Retorno na SP-294 será fechado pela concessionária Eixo (Foto: Alcyr Netto/Marília Notícia)
Trânsito intenso na SP-294 em Marília (Foto: Alcyr Netto/Marília Notícia)
A Rodovia Comandante João Ribeiro de Barros (SP-294), com trecho que passa pela área urbana de Marília – conhecida popularmente como Rodovia do Contorno -, já registrou 66 mortes desde janeiro de 2015 até agosto de 2022. Somente neste ano foram oito vidas perdidas, além de inúmeros acidentes, registrados praticamente todas as semanas.
Segundo dados do Infosiga, todo o perímetro urbano de Marília já registrou 17 óbitos no trânsito entre janeiro e agosto de 2022, sendo oito deles no trecho da rodovia Comandante João Ribeiro de Barros, que contorna a cidade. De janeiro a dezembro do ano passado foram sete mortes.
No total, a cidade contabilizou 123 acidentes sem óbitos neste ano, contra 125 no mesmo período do ano passado.

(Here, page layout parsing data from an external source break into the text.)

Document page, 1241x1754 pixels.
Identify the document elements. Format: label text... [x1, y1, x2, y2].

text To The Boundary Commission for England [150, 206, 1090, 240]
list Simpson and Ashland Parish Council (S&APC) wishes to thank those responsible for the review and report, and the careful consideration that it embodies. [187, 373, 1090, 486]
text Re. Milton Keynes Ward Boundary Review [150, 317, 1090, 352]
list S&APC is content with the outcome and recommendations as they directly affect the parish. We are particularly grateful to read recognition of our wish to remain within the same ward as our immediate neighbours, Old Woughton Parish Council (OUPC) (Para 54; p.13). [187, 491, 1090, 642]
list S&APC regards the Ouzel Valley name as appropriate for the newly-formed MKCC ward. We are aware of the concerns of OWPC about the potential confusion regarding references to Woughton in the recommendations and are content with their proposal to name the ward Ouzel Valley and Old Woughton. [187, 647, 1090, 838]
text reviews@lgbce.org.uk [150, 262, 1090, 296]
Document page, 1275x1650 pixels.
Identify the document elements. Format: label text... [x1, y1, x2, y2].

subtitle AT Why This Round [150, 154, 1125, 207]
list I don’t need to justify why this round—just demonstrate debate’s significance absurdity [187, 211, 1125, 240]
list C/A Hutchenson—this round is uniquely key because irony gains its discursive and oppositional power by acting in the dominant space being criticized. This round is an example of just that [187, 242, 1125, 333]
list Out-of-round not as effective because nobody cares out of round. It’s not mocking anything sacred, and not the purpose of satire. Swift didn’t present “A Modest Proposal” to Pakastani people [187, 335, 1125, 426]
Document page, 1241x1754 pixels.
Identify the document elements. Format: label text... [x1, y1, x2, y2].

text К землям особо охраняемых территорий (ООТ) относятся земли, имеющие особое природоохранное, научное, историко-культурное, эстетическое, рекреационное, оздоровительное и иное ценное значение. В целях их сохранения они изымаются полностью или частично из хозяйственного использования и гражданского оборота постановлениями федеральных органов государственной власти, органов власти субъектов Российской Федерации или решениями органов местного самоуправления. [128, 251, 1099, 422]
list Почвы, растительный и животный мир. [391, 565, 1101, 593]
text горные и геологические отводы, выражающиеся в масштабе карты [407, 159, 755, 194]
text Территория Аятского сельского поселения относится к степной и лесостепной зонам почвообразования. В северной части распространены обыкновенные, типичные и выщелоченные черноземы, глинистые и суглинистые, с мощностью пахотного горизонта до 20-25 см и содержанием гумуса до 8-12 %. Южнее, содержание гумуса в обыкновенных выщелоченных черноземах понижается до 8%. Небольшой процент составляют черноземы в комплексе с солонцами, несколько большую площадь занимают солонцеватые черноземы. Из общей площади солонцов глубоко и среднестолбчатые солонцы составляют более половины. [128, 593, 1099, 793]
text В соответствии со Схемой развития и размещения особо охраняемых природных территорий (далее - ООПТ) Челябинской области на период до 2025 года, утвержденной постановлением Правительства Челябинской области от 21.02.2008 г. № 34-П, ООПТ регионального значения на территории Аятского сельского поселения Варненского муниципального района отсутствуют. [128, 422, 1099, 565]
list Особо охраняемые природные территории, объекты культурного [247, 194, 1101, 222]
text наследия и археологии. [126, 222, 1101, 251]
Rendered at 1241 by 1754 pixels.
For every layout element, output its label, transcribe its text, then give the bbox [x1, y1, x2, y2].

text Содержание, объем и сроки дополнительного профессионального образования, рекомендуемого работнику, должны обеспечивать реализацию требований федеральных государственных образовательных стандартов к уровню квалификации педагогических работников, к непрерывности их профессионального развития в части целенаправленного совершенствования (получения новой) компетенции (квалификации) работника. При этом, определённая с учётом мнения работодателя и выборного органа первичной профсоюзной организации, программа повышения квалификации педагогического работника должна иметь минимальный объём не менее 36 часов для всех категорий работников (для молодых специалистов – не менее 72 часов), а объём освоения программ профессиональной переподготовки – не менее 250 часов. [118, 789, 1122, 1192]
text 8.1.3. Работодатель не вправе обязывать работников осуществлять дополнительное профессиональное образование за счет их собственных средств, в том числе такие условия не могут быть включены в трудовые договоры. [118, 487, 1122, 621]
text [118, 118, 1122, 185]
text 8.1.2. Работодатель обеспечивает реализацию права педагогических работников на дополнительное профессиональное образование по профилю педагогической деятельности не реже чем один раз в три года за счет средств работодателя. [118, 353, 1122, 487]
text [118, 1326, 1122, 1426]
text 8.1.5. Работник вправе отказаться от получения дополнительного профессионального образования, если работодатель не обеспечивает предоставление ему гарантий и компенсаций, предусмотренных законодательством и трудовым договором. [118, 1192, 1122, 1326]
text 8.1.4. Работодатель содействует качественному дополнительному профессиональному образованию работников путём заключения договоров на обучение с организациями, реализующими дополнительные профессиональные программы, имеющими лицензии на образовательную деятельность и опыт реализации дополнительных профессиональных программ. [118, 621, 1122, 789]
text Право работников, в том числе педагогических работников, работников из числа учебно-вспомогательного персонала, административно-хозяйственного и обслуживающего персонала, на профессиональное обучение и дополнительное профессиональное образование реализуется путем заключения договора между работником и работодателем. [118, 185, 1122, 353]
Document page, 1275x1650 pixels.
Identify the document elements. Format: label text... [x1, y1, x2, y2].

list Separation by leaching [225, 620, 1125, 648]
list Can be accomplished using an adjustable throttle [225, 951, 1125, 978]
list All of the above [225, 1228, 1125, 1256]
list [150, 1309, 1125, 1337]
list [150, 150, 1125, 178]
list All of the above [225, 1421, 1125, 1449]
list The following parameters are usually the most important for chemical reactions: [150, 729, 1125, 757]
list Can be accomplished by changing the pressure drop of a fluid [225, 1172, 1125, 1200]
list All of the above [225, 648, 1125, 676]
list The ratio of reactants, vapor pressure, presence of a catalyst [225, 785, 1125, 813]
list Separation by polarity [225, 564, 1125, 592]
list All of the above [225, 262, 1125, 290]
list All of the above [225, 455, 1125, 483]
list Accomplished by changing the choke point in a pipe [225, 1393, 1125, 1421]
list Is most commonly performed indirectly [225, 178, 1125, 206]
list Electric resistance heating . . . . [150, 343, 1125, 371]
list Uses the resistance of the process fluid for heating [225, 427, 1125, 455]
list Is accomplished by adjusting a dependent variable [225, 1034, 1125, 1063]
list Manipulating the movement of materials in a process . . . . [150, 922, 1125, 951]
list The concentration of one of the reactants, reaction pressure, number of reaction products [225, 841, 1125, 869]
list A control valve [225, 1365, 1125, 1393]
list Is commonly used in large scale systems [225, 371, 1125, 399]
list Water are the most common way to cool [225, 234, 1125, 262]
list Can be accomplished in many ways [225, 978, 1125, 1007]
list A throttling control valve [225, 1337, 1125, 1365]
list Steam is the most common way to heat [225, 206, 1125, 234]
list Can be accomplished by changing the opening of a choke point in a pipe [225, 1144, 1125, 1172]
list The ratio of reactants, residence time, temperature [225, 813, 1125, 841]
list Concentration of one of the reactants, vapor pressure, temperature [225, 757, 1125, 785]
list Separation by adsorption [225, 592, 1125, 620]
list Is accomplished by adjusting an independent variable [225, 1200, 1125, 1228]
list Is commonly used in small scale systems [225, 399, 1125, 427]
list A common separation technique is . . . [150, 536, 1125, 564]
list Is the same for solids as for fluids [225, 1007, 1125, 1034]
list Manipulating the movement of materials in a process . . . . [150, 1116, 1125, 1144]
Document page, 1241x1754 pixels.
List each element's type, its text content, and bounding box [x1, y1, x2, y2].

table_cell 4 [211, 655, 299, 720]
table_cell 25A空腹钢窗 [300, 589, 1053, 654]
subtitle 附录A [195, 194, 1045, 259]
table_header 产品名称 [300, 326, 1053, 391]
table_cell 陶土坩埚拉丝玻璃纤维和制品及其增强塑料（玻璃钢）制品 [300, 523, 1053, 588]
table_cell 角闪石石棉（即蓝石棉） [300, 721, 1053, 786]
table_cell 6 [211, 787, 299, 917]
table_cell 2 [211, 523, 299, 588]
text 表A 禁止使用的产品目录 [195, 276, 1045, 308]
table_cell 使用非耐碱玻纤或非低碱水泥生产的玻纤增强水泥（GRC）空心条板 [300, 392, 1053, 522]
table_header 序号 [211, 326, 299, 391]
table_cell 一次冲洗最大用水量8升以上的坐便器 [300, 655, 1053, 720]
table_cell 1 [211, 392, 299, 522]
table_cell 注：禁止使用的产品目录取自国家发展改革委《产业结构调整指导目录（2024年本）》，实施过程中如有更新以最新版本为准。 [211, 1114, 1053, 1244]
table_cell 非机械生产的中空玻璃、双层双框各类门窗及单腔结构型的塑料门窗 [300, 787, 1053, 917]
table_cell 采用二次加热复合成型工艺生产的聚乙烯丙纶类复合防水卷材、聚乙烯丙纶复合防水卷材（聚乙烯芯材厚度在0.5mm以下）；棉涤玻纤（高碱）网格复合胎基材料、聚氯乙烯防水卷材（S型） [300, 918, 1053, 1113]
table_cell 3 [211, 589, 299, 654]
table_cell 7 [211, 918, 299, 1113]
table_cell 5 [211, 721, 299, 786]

Além do fluxo de veículos que trafegam pela própria rodovia, vindos da região de Bauru ou Tupã, a SP-294 também recebe os veículos que chegam pelas rodovias Dona Leonor Mendes de Barros e rodovia Rachid Rayes (ambas SP-333).
Os motoristas que trafegam pela Transbrasiliana (BR-153) – da região de Ourinhos – ou que chegam vindos de São José do Rio Preto também passam pela SP-294. Existe ainda o fluxo que aproveita a rapidez da pista para deslocamento entre as regiões da cidade, principalmente nos horários de pico, entre 7h e 8h e entre 17h30 e 18h30.
É grande o número de motociclistas que utilizam a rodovia, em alta velocidade, “costurando o trânsito” e colocando em risco as próprias vidas e de outros. O excesso de velocidade e a imprudência na direção são os principais motivos para acidentes.
Tombamento de caminhão na SP-294 em Marília (Foto: Alcyr Netto/Marília Notícia)
TOMBAMENTOS
Dois pontos da rodovia costumam registrar tombamentos de caminhão. Um deles, na conhecida “descida do HC”. O local sempre teve acidentes envolvendo caminhões, mas o trecho ficou mais perigoso desde a retirada de um radar, que obrigava os motoristas a manterem a velocidade de 80 quilômetros por hora.
Outro ponto que conta com um radar, mas costuma registrar tombamentos é no trecho de quem passa pela base da Polícia Militar Rodoviária e pega o viaduto para passar em frente à região que conta com universidades. Em pouco tempo foram dois tombamentos de caminhão no local, com vítimas sofrendo apenas ferimentos leves.